Retroactive liveblog of the Egypt game:

Pregame show: Good. Don't waste our time with pretending the US can make it to the second round, because they can't. Don't insult our intelligence. We suck.

45:00: I see Sunil's check to Italy cleared.

72:00: Oh, my God. I wonder how we're going to blow this.

90:00: Well, the US Men's News & Analysis forum has just exploded.

And, once more, I find myself wishing that I had made the South Africa trip. In the euphoria and shock and amazement at the single most improbable day in US soccer history, not excluding 1950 and 2002, I wanted more than anything to go into the locker room, see the players who accomplished and lived through this amazing day, and say:

GOD DAMN IT! You're just a bunch of god-damned WISEASSES, aren't you? All you ass-grabbers had to do was show one-FORTIETH of that against Costa Freaking Rica, and no one cares about this damned tournament at all!

Let me guess what you're going to tell the press. "Oooh, no one believed in us. Oooh, we had faith when no one else thought we could do it. Oooh, the only people who supported us were us, and we don't care what critics think."

OF COURSE no one believed in you, you titmice! You've stunk up two continents in two weeks! And then you FINALLY decide to show up to work for a change, and now it's our fault for having watched your previous games and drawn obvious conclusions?

You did it on PURPOSE, didn't you? You got together and said, "Let's just fool everyone. Let's give Jamie Trecker and Grahame Jones and all the other loudmouths a couple of days to be kings of the world. Let's make Gulati sweat. Let's really get the fan base motivated. If we jerk them around enough now, they'll be berserk by the time the Azteca game rolls around.

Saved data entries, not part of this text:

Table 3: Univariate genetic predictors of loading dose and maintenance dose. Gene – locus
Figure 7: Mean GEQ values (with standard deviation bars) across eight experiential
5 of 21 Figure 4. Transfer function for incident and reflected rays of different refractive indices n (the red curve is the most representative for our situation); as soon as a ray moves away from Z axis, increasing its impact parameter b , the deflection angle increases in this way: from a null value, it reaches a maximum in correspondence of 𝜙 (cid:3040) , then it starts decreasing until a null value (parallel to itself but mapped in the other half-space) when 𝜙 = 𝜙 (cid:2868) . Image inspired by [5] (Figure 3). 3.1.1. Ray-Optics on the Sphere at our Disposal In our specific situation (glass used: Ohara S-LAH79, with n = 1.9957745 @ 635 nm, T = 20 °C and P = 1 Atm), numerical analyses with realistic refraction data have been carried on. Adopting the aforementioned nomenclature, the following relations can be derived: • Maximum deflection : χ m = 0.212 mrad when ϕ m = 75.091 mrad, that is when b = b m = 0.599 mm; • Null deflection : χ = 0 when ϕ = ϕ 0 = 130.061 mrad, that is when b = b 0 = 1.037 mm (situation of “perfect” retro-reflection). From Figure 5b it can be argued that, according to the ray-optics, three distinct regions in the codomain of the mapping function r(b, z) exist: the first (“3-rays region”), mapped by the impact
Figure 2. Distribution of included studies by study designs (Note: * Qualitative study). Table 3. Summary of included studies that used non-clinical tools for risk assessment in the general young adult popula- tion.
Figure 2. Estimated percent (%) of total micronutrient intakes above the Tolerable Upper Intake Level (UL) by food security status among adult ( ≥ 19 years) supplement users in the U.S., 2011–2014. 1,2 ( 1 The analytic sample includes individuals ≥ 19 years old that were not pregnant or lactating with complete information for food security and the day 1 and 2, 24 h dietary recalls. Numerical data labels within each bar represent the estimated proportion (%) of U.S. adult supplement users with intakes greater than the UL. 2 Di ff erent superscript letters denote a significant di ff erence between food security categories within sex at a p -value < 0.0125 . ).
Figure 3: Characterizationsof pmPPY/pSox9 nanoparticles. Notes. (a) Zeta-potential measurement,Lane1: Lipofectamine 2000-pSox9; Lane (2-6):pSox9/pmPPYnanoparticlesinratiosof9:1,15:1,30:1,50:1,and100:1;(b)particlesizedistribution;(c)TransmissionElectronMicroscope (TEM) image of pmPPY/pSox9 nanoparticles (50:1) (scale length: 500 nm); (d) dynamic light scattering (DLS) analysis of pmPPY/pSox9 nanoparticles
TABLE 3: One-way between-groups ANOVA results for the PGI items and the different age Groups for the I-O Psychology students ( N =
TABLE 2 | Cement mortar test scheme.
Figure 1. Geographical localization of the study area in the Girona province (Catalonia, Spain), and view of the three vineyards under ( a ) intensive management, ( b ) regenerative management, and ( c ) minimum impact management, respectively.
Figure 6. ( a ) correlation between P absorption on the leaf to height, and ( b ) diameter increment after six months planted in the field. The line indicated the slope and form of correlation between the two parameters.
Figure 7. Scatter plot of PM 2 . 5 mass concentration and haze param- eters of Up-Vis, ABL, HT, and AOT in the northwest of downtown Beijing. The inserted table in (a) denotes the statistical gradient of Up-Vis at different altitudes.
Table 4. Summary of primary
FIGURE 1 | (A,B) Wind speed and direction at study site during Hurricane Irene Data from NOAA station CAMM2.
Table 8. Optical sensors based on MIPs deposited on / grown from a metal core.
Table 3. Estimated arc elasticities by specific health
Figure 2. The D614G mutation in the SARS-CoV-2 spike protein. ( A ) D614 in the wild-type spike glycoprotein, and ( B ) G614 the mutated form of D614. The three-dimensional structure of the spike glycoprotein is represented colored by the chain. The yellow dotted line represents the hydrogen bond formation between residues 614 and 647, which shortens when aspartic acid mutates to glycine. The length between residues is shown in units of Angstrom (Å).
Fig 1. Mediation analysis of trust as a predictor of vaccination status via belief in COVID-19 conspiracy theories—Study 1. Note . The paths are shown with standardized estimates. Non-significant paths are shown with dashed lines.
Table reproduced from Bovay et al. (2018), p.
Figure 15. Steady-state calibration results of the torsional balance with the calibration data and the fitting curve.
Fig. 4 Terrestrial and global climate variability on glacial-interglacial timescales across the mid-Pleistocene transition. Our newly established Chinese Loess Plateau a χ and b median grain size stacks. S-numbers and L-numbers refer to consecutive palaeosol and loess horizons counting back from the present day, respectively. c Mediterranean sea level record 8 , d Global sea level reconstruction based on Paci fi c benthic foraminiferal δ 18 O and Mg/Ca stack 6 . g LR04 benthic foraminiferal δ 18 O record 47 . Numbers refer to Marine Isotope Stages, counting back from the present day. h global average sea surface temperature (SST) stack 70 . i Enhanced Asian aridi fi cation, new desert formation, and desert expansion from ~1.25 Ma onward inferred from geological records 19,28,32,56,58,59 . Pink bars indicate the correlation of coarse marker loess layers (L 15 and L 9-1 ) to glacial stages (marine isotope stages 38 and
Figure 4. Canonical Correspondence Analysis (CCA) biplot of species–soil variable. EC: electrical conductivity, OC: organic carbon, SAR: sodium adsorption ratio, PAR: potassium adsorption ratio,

Besides, ESPN wants us to make it interesting."

Well, you can't fool me. I saw how you played after Dempsey scored. I swear to God, even the plastic horns were drowned out by the "fwump" of your sphincters tightening simultaneously. Seventy beautiful minutes of great soccer, and then full retreat. You know a big part of the reason they didn't score before then? They were never in your penalty area!

"Wow, playing according to the gameplan is working fantastically! Now, let's put ten men behind the ball for twenty, twenty-five long-ass minutes, and hope for the best! Go team! Big kicks, Brad!"

Didn't you realize how helpful goal number four would have been? Not only were you relying on Egypt being even more nervous than you were, you were hoping that Italy didn't decide to score a consolation goal. Or that the Oceania ref didn't decide to call a phantom penalty on the entirely understandable grounds that the whole world was sick of this nonsense and would rather see Egypt play Spain than you clowns. How many hundreds of collective caps do you guys have? And you STILL put your faith in other teams and officials when it really counts?

And what the hell kind of sub was Conor Casey? Is Egypt the Galaxy? Does Egypt LOOK like the Galaxy? No. So why put Conor Casey in?

TO PISS OFF YOUR FANS, that's why.

I hate you, United States Men's National Team. I've always hated you. I will hate you as long as I live. I'd rather watch the 1998 team play in 1994 jerseys, that's how much I hate you.

I wouldn't have said this to the team in the post-game locker room - it would have been rude - but Spain will obliterate us. All we can ask is for a strong showing. We don't have to win, but we have to look better than we did against Brazil.

The next scheduled game is - let's see - some CONCACAF minnow. We're on the road, though, so that might be a challenge.

We have competition for backline spots now, which is a lot better than hoping Frankie Hejduk gets well, and giving him an automatic spot. I love Frankie too, but c'mon. I'm pretty sure Michael Bradley and Clint Dempsey have earned reprieves. Jozy needs...okay, let's say there's a soccer team that instead of playing every so often, like a national team, they play, like, every week or so? In, I don't know, let's call it a "league"? And then Jozy could get "time" "playing" soccer. I think it would do him a world of good.

Landon - Landon, Landon, Landon. Thanks for finally making me look good about my Mt. Rushmore pick. I know it's not possible to play like that every week. People who ask you to are unreasonable. But...y'know, just for the next couple of years, wearing a US jersey. That's all.